# Does front light really helps when reading in dark environment?



## Arekuzande (May 8, 2021)

Does the front light helps the reading experience or just completely wasting of battery?

I'm now considering buying another kindle with a front light feature, cause sometimes I read in a dark environment, is there anyone who has experience of reading kindle in dark?

Hope for an answer!


----------



## crebel (Jan 15, 2009)

It's amazing. I say go for it! I don't think I could return to an unlighted Kindle.


----------



## Arekuzande (May 8, 2021)

crebel said:


> It's amazing. I say go for it! I don't think I could return to an unlighted Kindle.


Thanks! Both paperwhite and oasis have a front light, which one is a better choice?


----------



## telracs (Jul 12, 2009)

i'm with crebel (not that surprising), i wouldn't go back to an unlighted kindle.

i have a PW and love it.


----------



## Ann in Arlington (Oct 27, 2008)

For me, the lighting is pretty necessary at this point. On either my Voyage, PW, or Oasis, it makes the print sharper, I feel. Even when there's plenty of light otherwise. And it's adjustable so you can have it on brighter or less so depending on what suits you. I find that if it's dark in the room, I can keep the device lighting lower and still be comfortable reading -- something I do occasionally if my husband wants to go to sleep early and I'm not finished my nightly reading in bed.  Yes, it will use the battery a bit faster, but, for me, the difference is not excessive. They all last so long compared to a phone or tablet that it's not at all a worry for me.

Note that ALL currently available kindle models have lighting. The base model has 4, the PW has 5 and the Oasis has 25 -- because you can apparently adjust it from very blue to more yellow along a spectrum. That feels like overkill to me, but I've heard some folks here comment that the yellower color is much more comfortable for them. The lights on the PW are probably more toward blue, but I find them to be fine for me. They don't _feel_ blue .... they just throw an appropriate amount of light across the screen to make it pleasant reading no matter the light around me.

Best value for money is, in my opinion, the PaperWhite.


----------

— Exercise 1 —
Give every line of the chart entries below as a Markdown table with the columns Row and Line, numbering the rows and leaving out blank lines and pictures.
The Kindle front light thread has nothing to do with the chart entries.

— Source material —
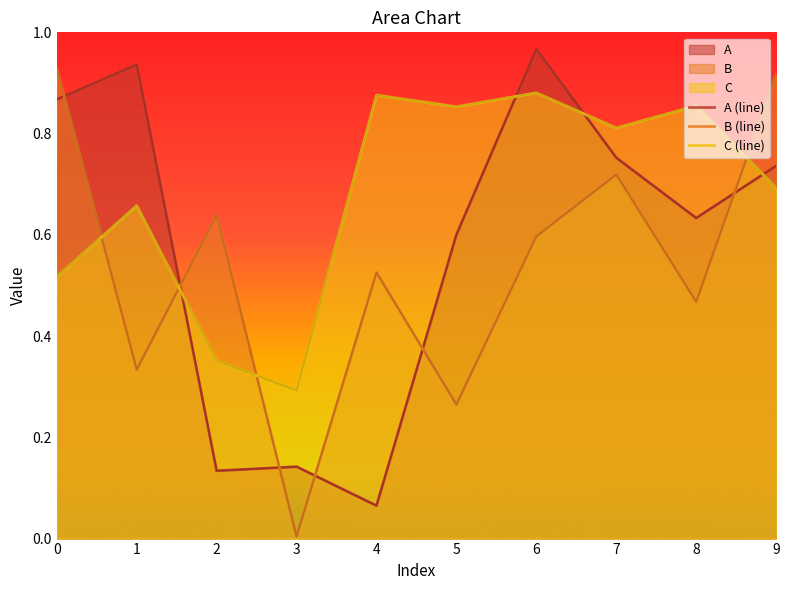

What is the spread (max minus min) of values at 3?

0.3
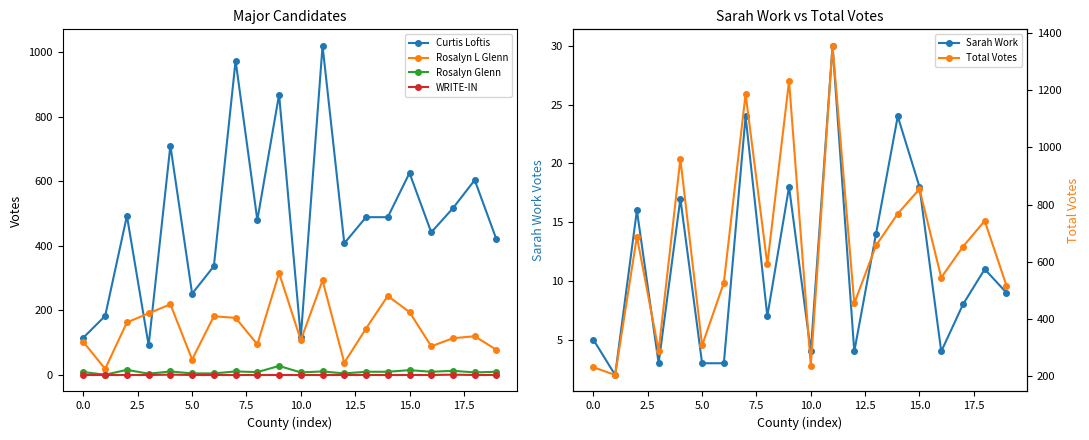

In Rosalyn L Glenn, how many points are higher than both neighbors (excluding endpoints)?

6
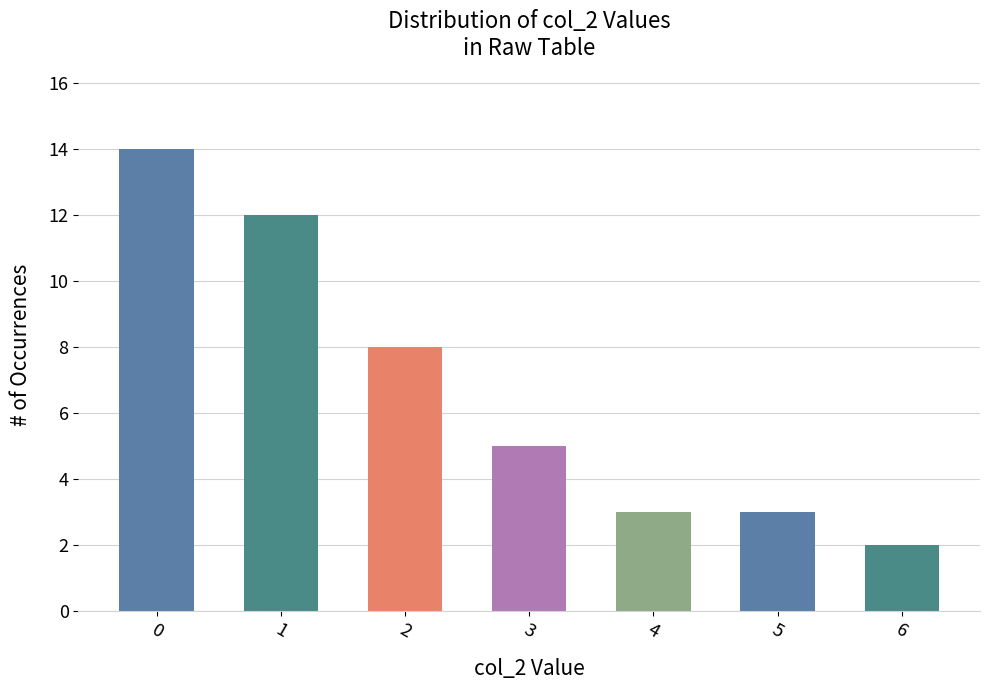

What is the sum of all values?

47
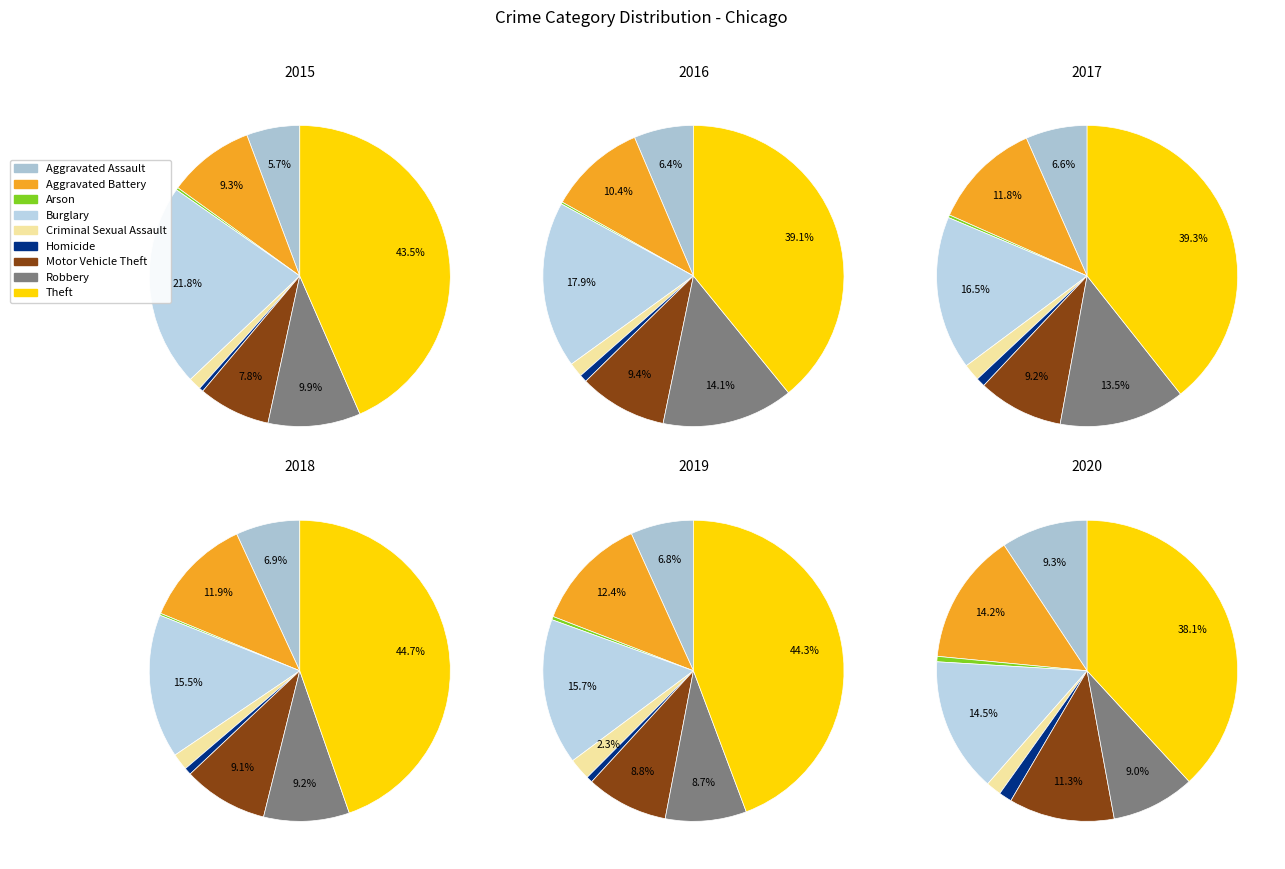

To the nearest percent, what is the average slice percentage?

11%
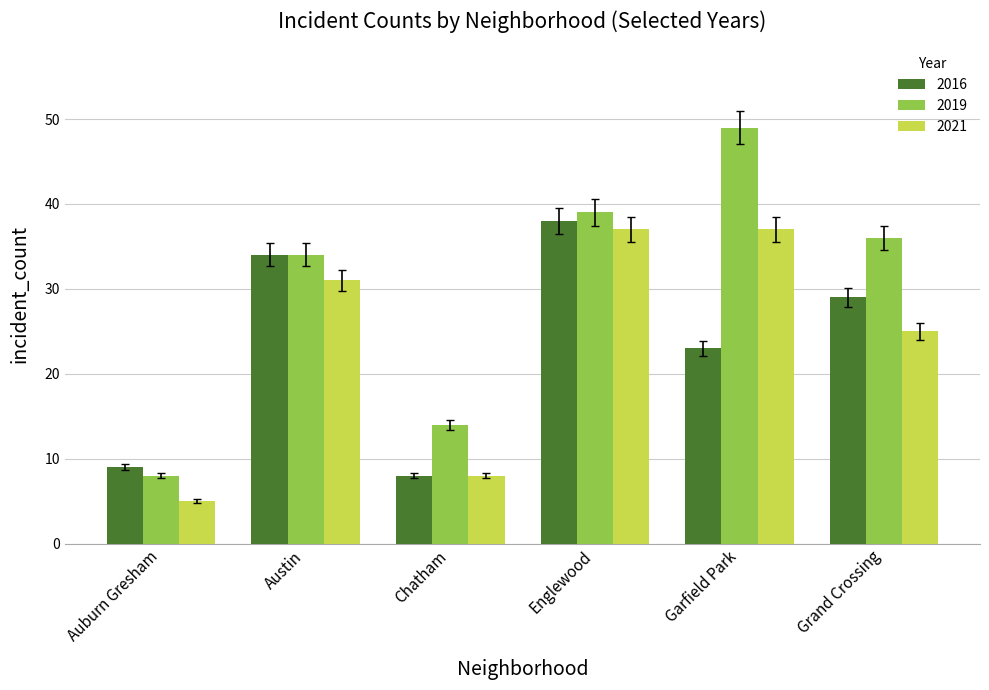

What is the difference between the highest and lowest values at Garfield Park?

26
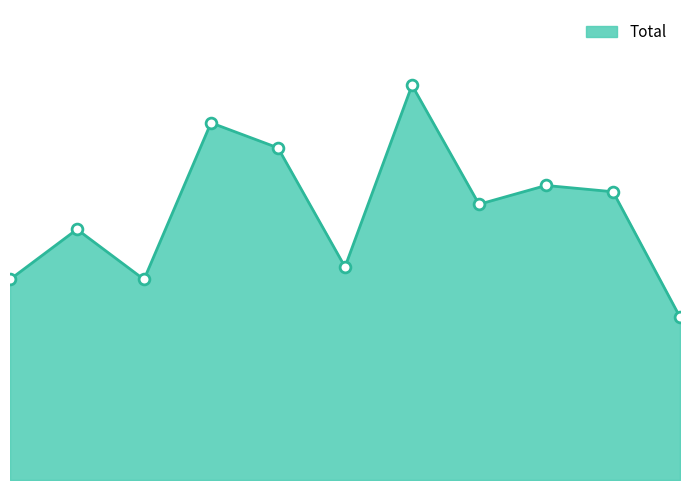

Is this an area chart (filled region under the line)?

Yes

— Exercise 2 —
Answer these questions using the Kindle front light thread:
(a) Which Kindle model does telracs say they have and love?
(b) According to Ann in Arlington, how many lights does the Oasis have?
(c) Which model does Ann in Arlington consider the best value for money?

— Response area 1 —
| Row | Line |
|---|---|
| 1 | What is the spread (max minus min) of values at 3? |
| 2 | 0.3 |
| 3 | In Rosalyn L Glenn, how many points are higher than both neighbors (excluding endpoints)? |
| 4 | 6 |
| 5 | What is the sum of all values? |
| 6 | 47 |
| 7 | To the nearest percent, what is the average slice percentage? |
| 8 | 11% |
| 9 | What is the difference between the highest and lowest values at Garfield Park? |
| 10 | 26 |
| 11 | Is this an area chart (filled region under the line)? |
| 12 | Yes |

— Response area 2 —
(a) A PW (Paperwhite).
(b) 25.
(c) The PaperWhite.